Cornwall - March 26, 2012 - As a self employed person tax season makes me cringe! All the receipts and the required organization, every year catches me unprepared and running to meet the deadline. Thankfully my accountant sister, Amy Kroeze loves it and wrote a few words on the looming tax season!

With the tax deadline looming, many of us are starting to receive the standard paperwork required to complete our tax returns. We are accustomed to the T4’s from our employers and documents from our financial institutions providing us with RRSP investment details. This is the easy stuff it comes in the mail and is right there for us to add to our tax package but what about the other deductions? Slips of paperwork collected over the year from other sources, are you taking full advantage of the deductions available to you?

It is impossible to cover every tax situation or possible deduction but let’s take a look at two of the more common deductions available to the general public.

I was shocked to hear a story the other day about a nurse who has two small children in daycare however was not aware that she was entitled to claim $4000.00 to $7000.00 per child in day care expenses on her tax return. So here are the rules:

- Child care expenses are deductible from income where both spouses, or spouse, in the case of single parent families, are working or where one spouse is attending school for all or part of the tax year. Childcare expenses can include daycare fees, boarding school, hockey school, or summer camp fees.

- If both spouses are working, the lower-income earner must claim the deductions. If the lower income earner is a full-time student, the deduction is available to the higher earner for the number of weeks the spouse attends school.

- The maximum you’re allowed to claim under the childcare deduction is $7,000 for each child under seven at the end of the year, and $4,000 for each child over seven and under 16. For children with disabilities, you can deduct up to $10,000 the deductions cannot exceed two-thirds of your earned income.

The second deduction that comes to mind when thinking about taxes and children are sports and activity fees. I’m sure you may have caught a commercial on the radio or T.V recently but did you really understand what they were trying to tell you? Here on some of the basic rules from the CRA (this includes the Fitness Tax Credit and the Children’s Art Credit):

a) Since 2007, a non-refundable tax credit has been available for eligible fitness expenses paid to register a child in a prescribed program of physical activity. The credit lets a parent claim up to $500 a year for each child under 16 years of age or under 18 years of age if eligible for the disability tax credit, at the beginning of the year in which an eligible fitness expense was paid. Expenses must be claimed in the same year they were paid. Children with disabilities are eligible for an additional credit. Always ask for a receipt when registering your child. The organizations providing the program will determine the part of the fee that qualifies for the children’s fitness amount.
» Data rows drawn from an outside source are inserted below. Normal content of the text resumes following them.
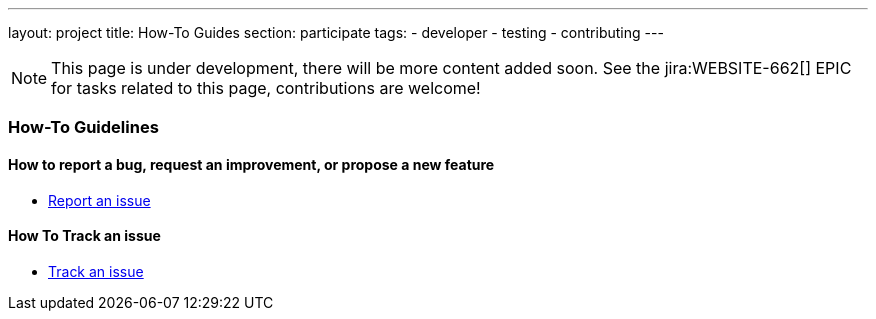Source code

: ---
layout: project
title: How-To Guides
section: participate
tags:
  - developer
  - testing
  - contributing
---

NOTE: This page is under development, there will be more content added soon.
See the jira:WEBSITE-662[] EPIC for tasks related to this page, contributions are welcome!

=== How-To Guidelines

==== How to report a bug, request an improvement, or propose a new feature

- link:/participate/report-issue[Report an issue]

==== How To Track an issue

- link:/participate/track-issue[Track an issue]

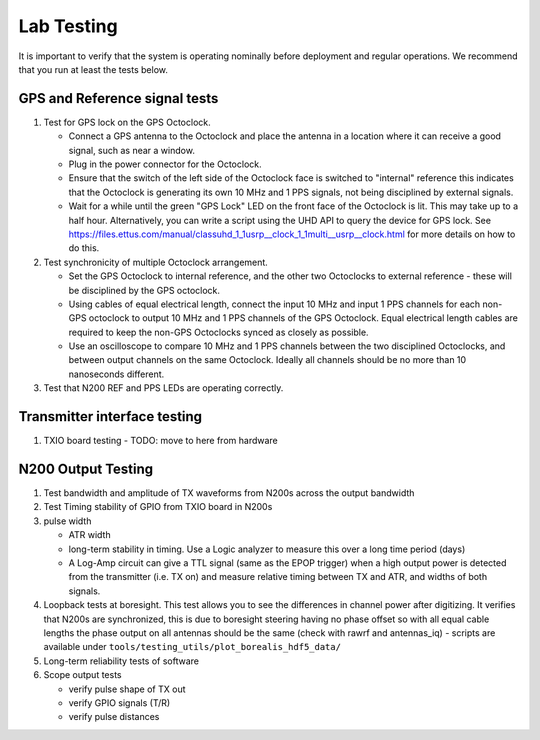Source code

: .. _lab-testing:

===========
Lab Testing
===========

It is important to verify that the system is operating nominally before deployment and regular
operations. We recommend that you run at least the tests below.

GPS and Reference signal tests
------------------------------

#. Test for GPS lock on the GPS Octoclock.

   - Connect a GPS antenna to the Octoclock and place the antenna in a location where it can receive a
     good signal, such as near a window.
   - Plug in the power connector for the Octoclock.
   - Ensure that the switch of the left side of the Octoclock face is switched to "internal" reference
     this indicates that the Octoclock is generating its own 10 MHz and 1 PPS signals, not being
     disciplined by external signals.
   - Wait for a while until the green "GPS Lock" LED on the front face of the Octoclock is lit. This
     may take up to a half hour. Alternatively, you can write a script using the UHD API to query the
     device for GPS lock. See
     https://files.ettus.com/manual/classuhd_1_1usrp__clock_1_1multi__usrp__clock.html for more details
     on how to do this.

#. Test synchronicity of multiple Octoclock arrangement.

   - Set the GPS Octoclock to internal reference, and the other two Octoclocks to external reference -
     these will be disciplined by the GPS octoclock.
   - Using cables of equal electrical length, connect the input 10 MHz and input 1 PPS channels for
     each non-GPS octoclock to output 10 MHz and 1 PPS channels of the GPS Octoclock. Equal electrical
     length cables are required to keep the non-GPS Octoclocks synced as closely as possible.
   - Use an oscilloscope to compare 10 MHz and 1 PPS channels between the two disciplined Octoclocks,
     and between output channels on the same Octoclock. Ideally all channels should be no more than 10
     nanoseconds different.

#. Test that N200 REF and PPS LEDs are operating correctly.

Transmitter interface testing
-----------------------------

#. TXIO board testing - TODO: move to here from hardware

N200 Output Testing
-------------------

#. Test bandwidth and amplitude of TX waveforms from N200s across the output bandwidth

#. Test Timing stability of GPIO from TXIO board in N200s

#. pulse width

   - ATR width
   - long-term stability in timing. Use a Logic analyzer to measure this over a long time period (days)
   - A Log-Amp circuit can give a TTL signal (same as the EPOP trigger) when a high output power
     is detected from the transmitter (i.e. TX on) and measure relative timing between TX and ATR,
     and widths of both signals.

#. Loopback tests at boresight. This test allows you to see the differences in channel power after
   digitizing. It verifies that N200s are synchronized, this is due to boresight steering having no
   phase offset so with all equal cable lengths the phase output on all antennas should be the same
   (check with rawrf and antennas_iq) - scripts are available under
   ``tools/testing_utils/plot_borealis_hdf5_data/``

#. Long-term reliability tests of software

#. Scope output tests

   - verify pulse shape of TX out
   - verify GPIO signals (T/R)
   - verify pulse distances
b) Parents will be able to claim the 15-per-cent non-refundable Children's Arts Tax Credit on up to $500 of qualifying expenses per child incurred in 2011 and future years for a child who is under age 16 at the beginning of the tax year. The age limit will be 18 for children eligible for the Disability Tax Credit, and an additional $500 amount will be provided in those instances.
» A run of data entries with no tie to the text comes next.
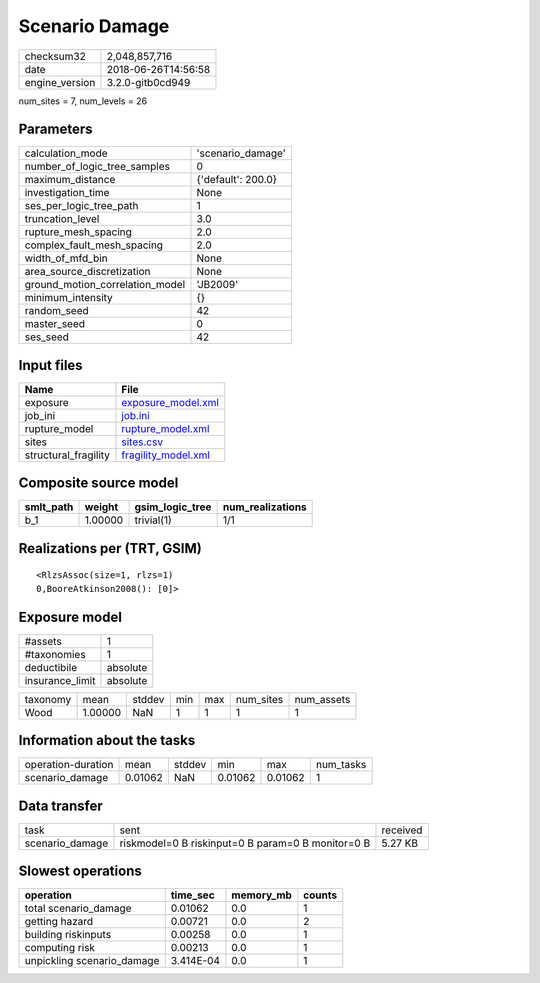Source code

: Scenario Damage
===============

============== ===================
checksum32     2,048,857,716      
date           2018-06-26T14:56:58
engine_version 3.2.0-gitb0cd949   
============== ===================

num_sites = 7, num_levels = 26

Parameters
----------
=============================== ==================
calculation_mode                'scenario_damage' 
number_of_logic_tree_samples    0                 
maximum_distance                {'default': 200.0}
investigation_time              None              
ses_per_logic_tree_path         1                 
truncation_level                3.0               
rupture_mesh_spacing            2.0               
complex_fault_mesh_spacing      2.0               
width_of_mfd_bin                None              
area_source_discretization      None              
ground_motion_correlation_model 'JB2009'          
minimum_intensity               {}                
random_seed                     42                
master_seed                     0                 
ses_seed                        42                
=============================== ==================

Input files
-----------
==================== ============================================
Name                 File                                        
==================== ============================================
exposure             `exposure_model.xml <exposure_model.xml>`_  
job_ini              `job.ini <job.ini>`_                        
rupture_model        `rupture_model.xml <rupture_model.xml>`_    
sites                `sites.csv <sites.csv>`_                    
structural_fragility `fragility_model.xml <fragility_model.xml>`_
==================== ============================================

Composite source model
----------------------
========= ======= =============== ================
smlt_path weight  gsim_logic_tree num_realizations
========= ======= =============== ================
b_1       1.00000 trivial(1)      1/1             
========= ======= =============== ================

Realizations per (TRT, GSIM)
----------------------------

::

  <RlzsAssoc(size=1, rlzs=1)
  0,BooreAtkinson2008(): [0]>

Exposure model
--------------
=============== ========
#assets         1       
#taxonomies     1       
deductibile     absolute
insurance_limit absolute
=============== ========

======== ======= ====== === === ========= ==========
taxonomy mean    stddev min max num_sites num_assets
Wood     1.00000 NaN    1   1   1         1         
======== ======= ====== === === ========= ==========

Information about the tasks
---------------------------
================== ======= ====== ======= ======= =========
operation-duration mean    stddev min     max     num_tasks
scenario_damage    0.01062 NaN    0.01062 0.01062 1        
================== ======= ====== ======= ======= =========

Data transfer
-------------
=============== ================================================= ========
task            sent                                              received
scenario_damage riskmodel=0 B riskinput=0 B param=0 B monitor=0 B 5.27 KB 
=============== ================================================= ========

Slowest operations
------------------
========================== ========= ========= ======
operation                  time_sec  memory_mb counts
========================== ========= ========= ======
total scenario_damage      0.01062   0.0       1     
getting hazard             0.00721   0.0       2     
building riskinputs        0.00258   0.0       1     
computing risk             0.00213   0.0       1     
unpickling scenario_damage 3.414E-04 0.0       1     
========================== ========= ========= ======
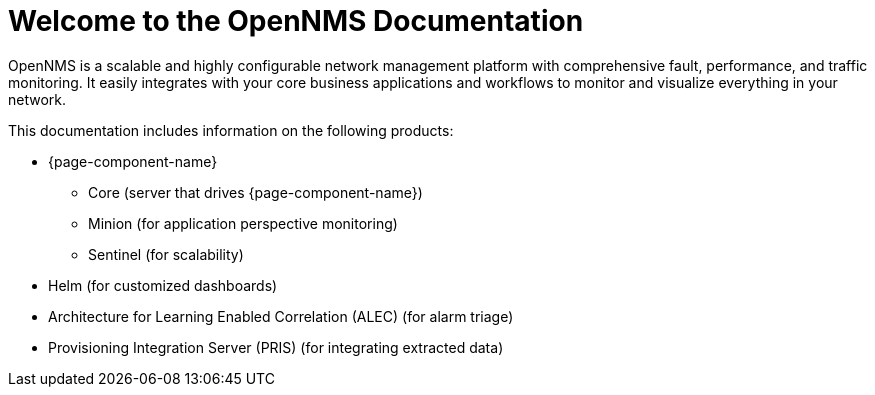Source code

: # Welcome to the OpenNMS Documentation

OpenNMS is a scalable and highly configurable network management platform with comprehensive fault, performance, and traffic monitoring. 
It easily integrates with your core business applications and workflows to monitor and visualize everything in your network.

This documentation includes information on the following products:

* {page-component-name}
** Core (server that drives {page-component-name})
** Minion (for application perspective monitoring)
** Sentinel (for scalability) 
* Helm (for customized dashboards)
* Architecture for Learning Enabled Correlation (ALEC) (for alarm triage)
* Provisioning Integration Server (PRIS) (for integrating extracted data)

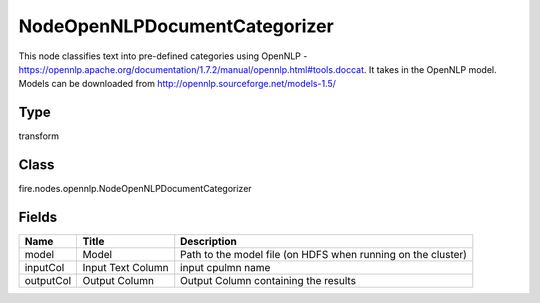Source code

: 
NodeOpenNLPDocumentCategorizer
========== 

This node classifies text into pre-defined categories using OpenNLP - https://opennlp.apache.org/documentation/1.7.2/manual/opennlp.html#tools.doccat. It takes in the OpenNLP model. Models can be downloaded from http://opennlp.sourceforge.net/models-1.5/

Type
---------- 

transform

Class
---------- 

fire.nodes.opennlp.NodeOpenNLPDocumentCategorizer

Fields
---------- 

+-----------+-------------------+--------------------------------------------------------------+
| Name      | Title             | Description                                                  |
+===========+===================+==============================================================+
| model     | Model             | Path to the model file (on HDFS when running on the cluster) |
+-----------+-------------------+--------------------------------------------------------------+
| inputCol  | Input Text Column | input cpulmn name                                            |
+-----------+-------------------+--------------------------------------------------------------+
| outputCol | Output Column     | Output Column containing the results                         |
+-----------+-------------------+--------------------------------------------------------------+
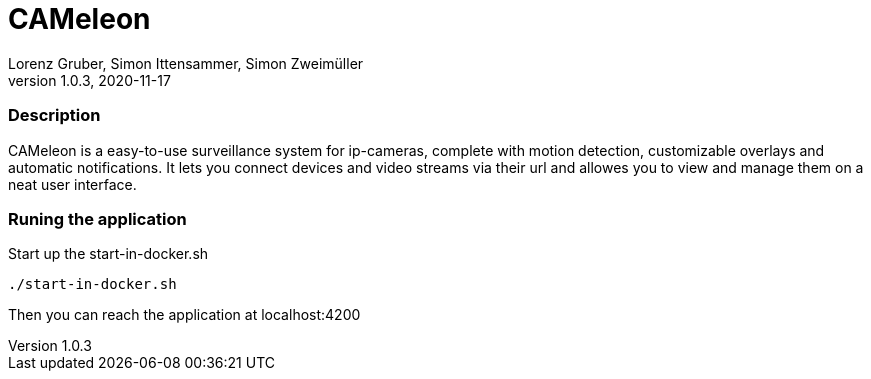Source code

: = CAMeleon
Lorenz Gruber, Simon Ittensammer, Simon Zweimüller
1.0.3, 2020-11-17

=== Description

CAMeleon is a easy-to-use surveillance system for ip-cameras, complete with motion detection, customizable overlays and automatic notifications. It lets you connect devices and video streams via their url and allowes you to view and manage them on a neat user interface.

=== Runing the application

Start up the start-in-docker.sh
[source, bash]
----
./start-in-docker.sh
----

Then you can reach the application at localhost:4200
To qualify for the Children's Arts Tax Credit, a program must be:

• ongoing (either a minimum of once a week for at least eight weeks' duration, or five consecutive days);
• supervised; and
• suitable for children.

There a quite a few deductions available to you whether you have children or not. Feel free to visit cra-arc.gc.ca where you can find links and articles to all available deductions and tax tips. Also you may want to visit HERE to see the top 10 missed deductions, some you might not be taking advantage of. Tax time may only come once a year however every day of the year we are working towards it. Hang on to your receipts and if in doubt take them to your tax preparer they will tell you if they are eligible deductions or not.